The U.S. Supreme Court heard oral arguments last week in a case that will affect whether a foster care provider can continue operating based on its religious beliefs. The case of Fulton, et. al. v. City of Philadelphia began in 2018 when the City of Philadelphia demanded that Catholic Social Services (CSS) change its religious practices or close.
As part of the Catholic Church, CSS believes that marriage is between one man and one woman, and will not place children with same-sex or unmarried couples. CSS indicated that if these couples ever came to them, they would help them find another agency—any of the other 29 in their community. The City stopped all foster care referrals to CSS, even though CSS served all children in need, regardless of race, religion, or sexual orientation.
In response to the City’s policy, Becket—a non-profit, public-interest legal and educational institute—filed a lawsuit on behalf of Catholic Social Services and foster care mothers Sharonell Fulton and Toni Simms-Busch, who have partnered with CSS and fostered over 45 children. The lower courts upheld the City’s policy, but Becket asked the U.S. Supreme Court to hear the case, and the Court did so last week.
During oral arguments, Lori Windham, senior counsel at Becket, declared, “Religious organizations should be free to serve the public, regardless of their beliefs. The public square is big enough to accommodate everyone who wishes to do good – and that should be especially true when it comes to taking care of children in need.”
Justice Alito got to the root of the issue, stating, “If we are honest about what’s really going on here, it’s not about ensuring that same-sex couples in Philadelphia have the opportunity to be foster parents. It’s the fact the City can’t stand the message that Catholic Social Services and the Archdiocese are sending by continuing to adhere to the old-fashioned view about marriage.”
Even Justice Breyer acknowledged that “what’s actually bothering me quite a lot about this case is I think that no family has ever been turned down by this agency. Indeed, none has ever applied, no gay family, no gay couple.”

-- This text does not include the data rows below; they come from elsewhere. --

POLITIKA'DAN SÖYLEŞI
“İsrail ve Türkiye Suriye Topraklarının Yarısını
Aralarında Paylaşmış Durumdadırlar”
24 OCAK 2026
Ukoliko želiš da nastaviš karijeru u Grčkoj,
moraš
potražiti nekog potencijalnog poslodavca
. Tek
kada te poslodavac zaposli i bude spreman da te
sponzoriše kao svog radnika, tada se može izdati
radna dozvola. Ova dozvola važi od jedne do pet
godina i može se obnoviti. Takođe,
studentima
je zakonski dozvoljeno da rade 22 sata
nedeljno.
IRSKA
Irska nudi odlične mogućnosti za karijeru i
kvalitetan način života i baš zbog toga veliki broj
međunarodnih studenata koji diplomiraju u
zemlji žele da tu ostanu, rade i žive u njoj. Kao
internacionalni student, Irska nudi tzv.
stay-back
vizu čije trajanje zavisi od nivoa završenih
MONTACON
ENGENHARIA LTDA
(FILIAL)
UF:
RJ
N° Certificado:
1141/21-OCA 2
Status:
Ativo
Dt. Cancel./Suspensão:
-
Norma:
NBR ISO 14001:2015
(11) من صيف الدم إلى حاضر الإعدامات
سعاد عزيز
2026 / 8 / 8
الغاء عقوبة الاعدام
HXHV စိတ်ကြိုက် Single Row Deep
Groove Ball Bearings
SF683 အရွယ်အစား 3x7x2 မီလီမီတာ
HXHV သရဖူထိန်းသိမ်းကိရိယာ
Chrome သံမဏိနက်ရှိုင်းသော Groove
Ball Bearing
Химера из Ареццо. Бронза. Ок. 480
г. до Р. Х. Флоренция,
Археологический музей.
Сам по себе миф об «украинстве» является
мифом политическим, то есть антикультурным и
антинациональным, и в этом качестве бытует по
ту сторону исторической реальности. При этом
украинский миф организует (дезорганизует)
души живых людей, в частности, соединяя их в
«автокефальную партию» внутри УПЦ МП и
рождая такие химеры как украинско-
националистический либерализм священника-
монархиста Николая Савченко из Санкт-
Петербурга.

The impact of the decision of Fulton v. City of Philadelphia will go far beyond this particular case. Alliance Defending Freedom is representing two faith-based adoption and foster care providers—New Hope Family Services and Catholic Charities West Michigan—that are in similar situations as Catholic Social Services. This case will impact the future of these two ministries and many more faith-based providers across the nation who seek to act according to their faith, and should not be forced by the government to give up their religious beliefs to continue their services.
The Court is expected to reach a decision by the end of June next year.